Вдруг двое официантов вкатили на тележке громоздкое блюдо. На нем в виде многооконного дома высился белый торт с густо вкрапленными красными мармеладками.
«Вот они его как! Кому-то – на тарелочке! Прямо как тогда, после событий… Да ведь это Белый дом наш московский! Сейчас они его хавать будут! Потом и Кремль! И Разгуляй, и Покровку! Всё употребят, всё схавают!.. Фу ты, воображение разыгралось. Поберечь нервы надо!»
Тут официанты понесли-покатили новую еду.
Был провезен на тележке громадный, порубленный на части осетр. Нос осетру аккуратно обломили, в бока вдавили бледно-зеленые виноградины-иллюминаторы, на острую спинку и на боковые плавники накололи сочащиеся красным соком помидоры.
«Да это ж… подводная наша лодка! Та самая! А здесь… здесь чинодралы партийные гибель ее празднуют! Значит… сами они гибель ее и сконструировали!»
Тут же покатили установленную на две тележки столешницу. Грубо разрубленные овощи, маринованные чесночно-людские головки, поглядывающие из зарослей лука и черемши гранатометы гороха, фиолетово-фасолистые «стингеры»… Овощи были выложены так, что очертаниями своими напоминали мятежную территорию – Чечню.
Прогромыхала и тележка с напитками. Высокие рейнские бутылки были выстроены в ряд, втиснуты в красноватую соломенную оплетку. Соединяла бутылки меж собой зубчатая кремлевская стена.
Официантов с подносами скопилось уже немало, но они не могли пробиться вверх по узкой лестнице, не могли протолкнуть тележки по проложенным сбоку лестницы рельсам. Началась давка. И полетели над временами и событиями, вываленными на подносы, вздорные окрики, гадкие мусорные словечки!
Тут, в самых верхах лестницы, у буфета снова объявился Побужацкий, уже со свитой. Он прокричал с высот что-то грозно-сбивчивое, потом завизжал, замахал руками.

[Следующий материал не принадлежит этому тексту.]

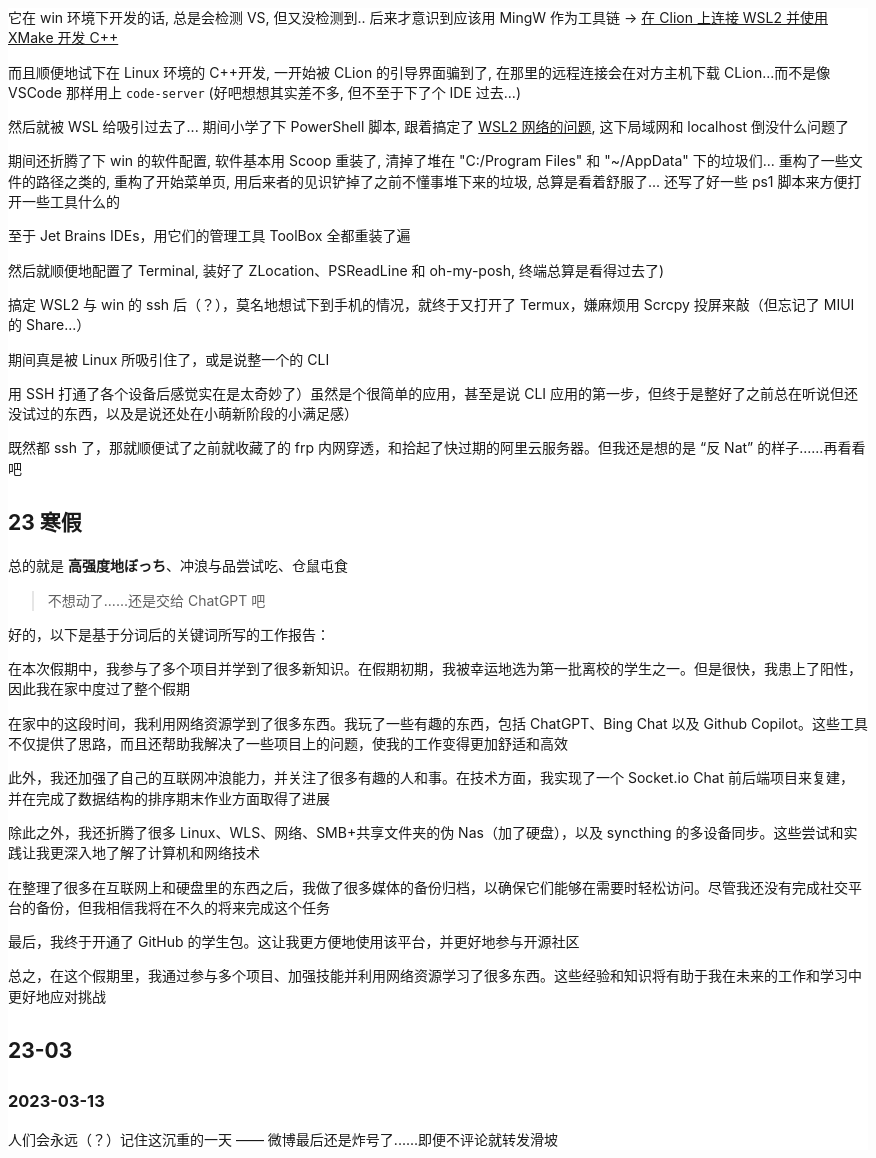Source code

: 它在 win 环境下开发的话, 总是会检测 VS, 但又没检测到.. 后来才意识到应该用 MingW 作为工具链 -> [在 Clion 上连接 WSL2 并使用 XMake 开发 C++](../WSL_Clion_xmake.md)

而且顺便地试下在 Linux 环境的 C++开发, 一开始被 CLion 的引导界面骗到了, 在那里的远程连接会在对方主机下载 CLion...而不是像 VSCode 那样用上 `code-server` (好吧想想其实差不多, 但不至于下了个 IDE 过去...)

然后就被 WSL 给吸引过去了... 期间小学了下 PowerShell 脚本, 跟着搞定了 [WSL2 网络的问题](../WSL2-Ubuntu.md#wsl2-的-localhost-与本地不通), 这下局域网和 localhost 倒没什么问题了

期间还折腾了下 win 的软件配置, 软件基本用 Scoop 重装了, 清掉了堆在 "C:/Program Files" 和 "~/AppData" 下的垃圾们... 重构了一些文件的路径之类的, 重构了开始菜单页, 用后来者的见识铲掉了之前不懂事堆下来的垃圾, 总算是看着舒服了... 还写了好一些 ps1 脚本来方便打开一些工具什么的

至于 Jet Brains IDEs，用它们的管理工具 ToolBox 全都重装了遍

然后就顺便地配置了 Terminal, 装好了 ZLocation、PSReadLine 和 oh-my-posh, 终端总算是看得过去了)

搞定 WSL2 与 win 的 ssh 后（？），莫名地想试下到手机的情况，就终于又打开了 Termux，嫌麻烦用 Scrcpy 投屏来敲（但忘记了 MIUI 的 Share...）

期间真是被 Linux 所吸引住了，或是说整一个的 CLI

用 SSH 打通了各个设备后感觉实在是太奇妙了）虽然是个很简单的应用，甚至是说 CLI 应用的第一步，但终于是整好了之前总在听说但还没试过的东西，以及是说还处在小萌新阶段的小满足感）

既然都 ssh 了，那就顺便试了之前就收藏了的 frp 内网穿透，和拾起了快过期的阿里云服务器。但我还是想的是 “反 Nat” 的样子......再看看吧

</article>

<article>

## 23 寒假

总的就是 **高强度地ぼっち**、冲浪与品尝试吃、仓鼠屯食

> 不想动了......还是交给 ChatGPT 吧

好的，以下是基于分词后的关键词所写的工作报告：

在本次假期中，我参与了多个项目并学到了很多新知识。在假期初期，我被幸运地选为第一批离校的学生之一。但是很快，我患上了阳性，因此我在家中度过了整个假期

在家中的这段时间，我利用网络资源学到了很多东西。我玩了一些有趣的东西，包括 ChatGPT、Bing Chat 以及 Github Copilot。这些工具不仅提供了思路，而且还帮助我解决了一些项目上的问题，使我的工作变得更加舒适和高效

此外，我还加强了自己的互联网冲浪能力，并关注了很多有趣的人和事。在技术方面，我实现了一个 Socket.io Chat 前后端项目来复建，并在完成了数据结构的排序期末作业方面取得了进展

除此之外，我还折腾了很多 Linux、WLS、网络、SMB+共享文件夹的伪 Nas（加了硬盘），以及 syncthing 的多设备同步。这些尝试和实践让我更深入地了解了计算机和网络技术

在整理了很多在互联网上和硬盘里的东西之后，我做了很多媒体的备份归档，以确保它们能够在需要时轻松访问。尽管我还没有完成社交平台的备份，但我相信我将在不久的将来完成这个任务

最后，我终于开通了 GitHub 的学生包。这让我更方便地使用该平台，并更好地参与开源社区

总之，在这个假期里，我通过参与多个项目、加强技能并利用网络资源学习了很多东西。这些经验和知识将有助于我在未来的工作和学习中更好地应对挑战

</article>

## 23-03

<article>

### 2023-03-13

人们会永远（？）记住这沉重的一天 —— 微博最后还是炸号了......即便不评论就转发滑坡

Тоска, весь день копившаяся в Лодыженском, вдруг возросла до размеров вселенских. Тоска металась в его опустевшем теле, как зверь, круша перепонки из костей и жил. Наконец не выдержав, доктор вскочил, кинулся к Побужацкому. Но добрался только до застрявших у входа на лестницу кремлевских бутылок, до кавказских овощей, до осетров-лодок…
Тогда он схватил металлическую табуретку с тремя изогнутыми ножками, поднял ее над собой…

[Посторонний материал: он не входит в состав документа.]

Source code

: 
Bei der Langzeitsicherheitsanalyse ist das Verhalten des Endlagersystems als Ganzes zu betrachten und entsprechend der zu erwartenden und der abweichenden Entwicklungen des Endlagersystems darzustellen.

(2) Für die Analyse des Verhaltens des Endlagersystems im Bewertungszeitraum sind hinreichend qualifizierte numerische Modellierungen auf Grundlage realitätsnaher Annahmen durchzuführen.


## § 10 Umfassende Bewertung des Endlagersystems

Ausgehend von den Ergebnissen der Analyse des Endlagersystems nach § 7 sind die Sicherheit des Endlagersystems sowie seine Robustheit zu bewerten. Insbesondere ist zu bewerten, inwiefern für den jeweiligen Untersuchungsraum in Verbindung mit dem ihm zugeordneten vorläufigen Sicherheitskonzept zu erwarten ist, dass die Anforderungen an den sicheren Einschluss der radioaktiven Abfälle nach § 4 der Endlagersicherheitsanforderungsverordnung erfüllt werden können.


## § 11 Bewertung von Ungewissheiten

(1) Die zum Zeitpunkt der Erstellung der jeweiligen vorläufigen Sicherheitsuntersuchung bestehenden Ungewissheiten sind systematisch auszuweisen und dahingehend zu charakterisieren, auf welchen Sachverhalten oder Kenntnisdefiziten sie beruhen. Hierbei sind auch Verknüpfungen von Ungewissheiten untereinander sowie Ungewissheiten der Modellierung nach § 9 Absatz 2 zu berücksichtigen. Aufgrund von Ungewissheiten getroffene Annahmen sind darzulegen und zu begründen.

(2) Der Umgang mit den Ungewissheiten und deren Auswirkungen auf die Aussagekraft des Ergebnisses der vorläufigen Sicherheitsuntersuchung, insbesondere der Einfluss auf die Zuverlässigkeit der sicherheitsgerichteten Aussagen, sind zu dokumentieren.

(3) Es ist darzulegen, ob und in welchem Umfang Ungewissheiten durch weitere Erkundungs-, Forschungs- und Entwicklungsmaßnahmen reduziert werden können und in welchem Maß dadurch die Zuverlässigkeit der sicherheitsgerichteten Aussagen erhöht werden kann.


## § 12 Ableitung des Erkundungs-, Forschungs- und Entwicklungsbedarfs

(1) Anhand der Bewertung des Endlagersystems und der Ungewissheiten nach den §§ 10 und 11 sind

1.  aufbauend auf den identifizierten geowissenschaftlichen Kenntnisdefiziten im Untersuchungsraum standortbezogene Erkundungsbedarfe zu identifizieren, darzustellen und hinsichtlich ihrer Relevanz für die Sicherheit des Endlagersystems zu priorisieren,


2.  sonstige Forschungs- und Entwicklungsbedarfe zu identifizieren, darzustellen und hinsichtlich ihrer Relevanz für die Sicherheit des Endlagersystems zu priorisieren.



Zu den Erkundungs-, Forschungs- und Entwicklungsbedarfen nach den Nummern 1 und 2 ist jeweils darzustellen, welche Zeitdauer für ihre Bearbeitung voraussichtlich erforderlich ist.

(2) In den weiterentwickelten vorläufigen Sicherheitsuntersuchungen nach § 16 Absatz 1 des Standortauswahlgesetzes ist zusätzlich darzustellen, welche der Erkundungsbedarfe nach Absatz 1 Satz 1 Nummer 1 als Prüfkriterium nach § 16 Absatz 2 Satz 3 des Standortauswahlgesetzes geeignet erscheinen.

Удар! Снова удар! Потом еще, еще!
Звон стекла, потоки пьянящей влаги, хруст бараньих костей, изломанное страхом и враз остекленевшее лицо Побужацкого, хохот то ли кого-то из официантов, то ли Вари Нудьги, – все это разорвало Лодыженскому нутро, но и враз очистило его от зеленоватой тины-дряни.
«Так, так, так! Выше, круче, резче! Бей, круши!»
Доктор бил по столешнице стулом, он наслаждался производимыми разрушениями и уже не тосковал о них. Он вдруг почувствовал, как в кратком отрезке расширилась до беспредельности, стала независимо-свободной его собственная жизнь. Это расширение сняло еще один пласт тоски.
«Так, так! Еще! Всех фракционеров – к черту в подол!»
– Туда! Бежим! – Варя Нудьга давно и с силой тянула его за свитер. – Куртки завтра заберем!.. Ну ты им дал, ну дал им! Ух! Молоток! Дико… Дико круто!..
Старенькое такси, натужно-страстное его петлянье по Москве, мерзлые пальцы Вари, собственные мокрые усы и борода, на улице вдруг грубо оледеневшие от винных капель, еще пугали доктора. Но после взрыва в музее «фонтанного механизма» ему стало намного легче, мир посветлел, изменился. Правда, когда подымались на лифте в квартиру, Лодыженскому опять стало хуже. Не успев предупредить Варю, ничего не сказав ей о жене, он сорвался-таки с последнего и самого высокого уступа вниз, в бессознание.